> Instructions:
1/ Translate this sentence from the music software discussion into Spanish: "Ideally, I’m looking for something free or at least inexpensive."
2/ Reproduce the section of the music software discussion starting at "I’m looking for something that" and ending at "manipulating individual notes.".
3/ Extend the music software discussion with the text that follows its final sentence.

> Given passage:

>>>>>

I’m looking for something that I can use to compose music, based on short audio samples - I want to be able to record a sample, then set up the tune in a piano roll or similar layout, and have the software handle the changes in pitch from the original sample.
I’ve got Audacity already - and this is great for recording and mixing, but not brilliant for arranging a whole song (no piano roll)
I’ve got Anvil Studio, which has a piano roll, but is MIDI synth only - no recorded samples.
I’ve got Dance Ejay - which is great at assembling sample loops into a full song, but not good at manipulating individual notes.
Ideally, I’m looking for something free or at least inexpensive. Windows or Linux is fine.
I forgot to mention, Winamp will play most tracker module file formats without needing to convert them to mp3 first. That made it my mp3 player of choice when I transitioned from my old Amiga to the PC… had a ton of old protracker and other format modules I still like to listen to.
My daughter has a Mac, but it’s a G3 iMac and won’t run GarageBand (it probably would run - it just detects the processor type and refuses to, apparently).
Go down to WH Smith and buy the latest copy of Computer Music magazine, just make sure you get the cover disk (£5-6).
On the disk are the elements of a pretty good computer studio - XT2 CM edition is pretty good, and the virtual instruments/effects are pretty sharp, too. You will get a sampler VSTi that may do what you require, too.
Or get RoseGarden on Linux for free, but that does not have the range of VST plugins available on Windows, and a whole lot less complexity.
Hmm - just reread your OP, and I am not entirely sure that I get what you are trying to achieve. Are your short samples single notes (in which case just set up your sample into a sampler, and drive it off a midi track/piano roll), or do you want to slice a phrase into notes, and then repitch the notes (say, record a melody line, then slice and dice into a harmony line with the same lyrics and phrasing). That is more complex, as you need to feed your source through a pitch to midi converter to determine the current note, then through a formant aware pitch shifter (driven off a midi track) to get the notes where you want them.

<<<<<

(Saved entries)
>>>>>

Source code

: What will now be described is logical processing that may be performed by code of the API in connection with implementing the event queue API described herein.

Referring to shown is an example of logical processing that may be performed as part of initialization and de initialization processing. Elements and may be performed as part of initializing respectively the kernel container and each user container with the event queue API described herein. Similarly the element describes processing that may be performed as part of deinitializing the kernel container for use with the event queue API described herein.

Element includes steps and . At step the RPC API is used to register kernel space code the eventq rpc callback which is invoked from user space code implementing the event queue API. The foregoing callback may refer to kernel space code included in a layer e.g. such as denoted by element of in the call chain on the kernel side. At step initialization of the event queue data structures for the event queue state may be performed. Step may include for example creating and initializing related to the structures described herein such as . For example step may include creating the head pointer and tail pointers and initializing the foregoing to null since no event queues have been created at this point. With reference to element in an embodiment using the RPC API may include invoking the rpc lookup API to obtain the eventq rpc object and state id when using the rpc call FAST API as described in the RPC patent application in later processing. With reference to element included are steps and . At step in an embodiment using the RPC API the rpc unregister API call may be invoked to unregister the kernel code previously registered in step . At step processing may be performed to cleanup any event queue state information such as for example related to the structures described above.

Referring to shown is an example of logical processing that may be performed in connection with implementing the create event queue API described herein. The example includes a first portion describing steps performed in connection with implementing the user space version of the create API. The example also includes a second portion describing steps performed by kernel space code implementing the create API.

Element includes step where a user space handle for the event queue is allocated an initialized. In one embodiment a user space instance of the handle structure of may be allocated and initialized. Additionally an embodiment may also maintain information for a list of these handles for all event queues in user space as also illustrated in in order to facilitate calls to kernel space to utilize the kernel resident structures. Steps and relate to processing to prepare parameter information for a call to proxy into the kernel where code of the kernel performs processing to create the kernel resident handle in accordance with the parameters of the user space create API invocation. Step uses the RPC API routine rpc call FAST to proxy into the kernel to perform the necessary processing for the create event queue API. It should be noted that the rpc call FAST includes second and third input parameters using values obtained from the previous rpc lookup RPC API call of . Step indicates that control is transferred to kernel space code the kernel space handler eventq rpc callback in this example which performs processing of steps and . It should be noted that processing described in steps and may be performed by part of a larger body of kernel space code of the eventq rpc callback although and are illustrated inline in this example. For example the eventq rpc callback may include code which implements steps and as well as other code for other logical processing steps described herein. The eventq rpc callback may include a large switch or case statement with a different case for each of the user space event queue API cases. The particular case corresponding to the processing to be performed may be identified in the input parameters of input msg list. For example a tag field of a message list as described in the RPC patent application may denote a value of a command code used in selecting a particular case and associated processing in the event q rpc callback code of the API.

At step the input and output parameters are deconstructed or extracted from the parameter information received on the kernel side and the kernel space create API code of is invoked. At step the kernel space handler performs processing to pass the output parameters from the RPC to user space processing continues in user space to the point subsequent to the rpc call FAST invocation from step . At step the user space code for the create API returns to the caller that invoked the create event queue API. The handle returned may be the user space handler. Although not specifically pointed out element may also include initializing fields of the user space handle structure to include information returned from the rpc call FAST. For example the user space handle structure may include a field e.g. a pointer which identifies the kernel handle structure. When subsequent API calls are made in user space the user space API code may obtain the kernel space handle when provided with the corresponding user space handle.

<<<<<

> Answer list:
1/ Idealmente, busco algo gratuito o, al menos, económico.

2/
I’m looking for something that I can use to compose music, based on short audio samples - I want to be able to record a sample, then set up the tune in a piano roll or similar layout, and have the software handle the changes in pitch from the original sample.
I’ve got Audacity already - and this is great for recording and mixing, but not brilliant for arranging a whole song (no piano roll)
I’ve got Anvil Studio, which has a piano roll, but is MIDI synth only - no recorded samples.
I’ve got Dance Ejay - which is great at assembling sample loops into a full song, but not good at manipulating individual notes.

3/
There are expensive harmonisers, but you could look at **G-Snap **, a freeware VST pitch tool similar to Autotune - I think you can control the target note from a midi track. Also, VisualVox VST or MadShifta may do the job better.
Thanks Si. I had real trouble explaining what I want to do, reworded the question several times and was still unhappy with the post.
What I want to do is what I eventually partly achieved in Audacity in making the soundtrack for my ‘Blup’ clay animation project (discussed in greater detail in the CS forum) - to wit:
-Record samples of my own voice (also possibly other sounds) - I already have several ways of doing this. Arrange those samples into loops using something hopefully as simple and visual as a piano roll (and have the software that does this handle the pitch shifts)
-Arrange those loops into a full track (I already have several ways of doing this)
So it’s only the middle bit I need - I want, I think, a playable/programmable instrument for recorded wave samples, that doesn’t require me to pitch shift all the samples for it for every note.
Fruity Loops (that’s the trial download site, the software’s site is here) is way, way, way overkill for what you want, and the demo might not even get the job done.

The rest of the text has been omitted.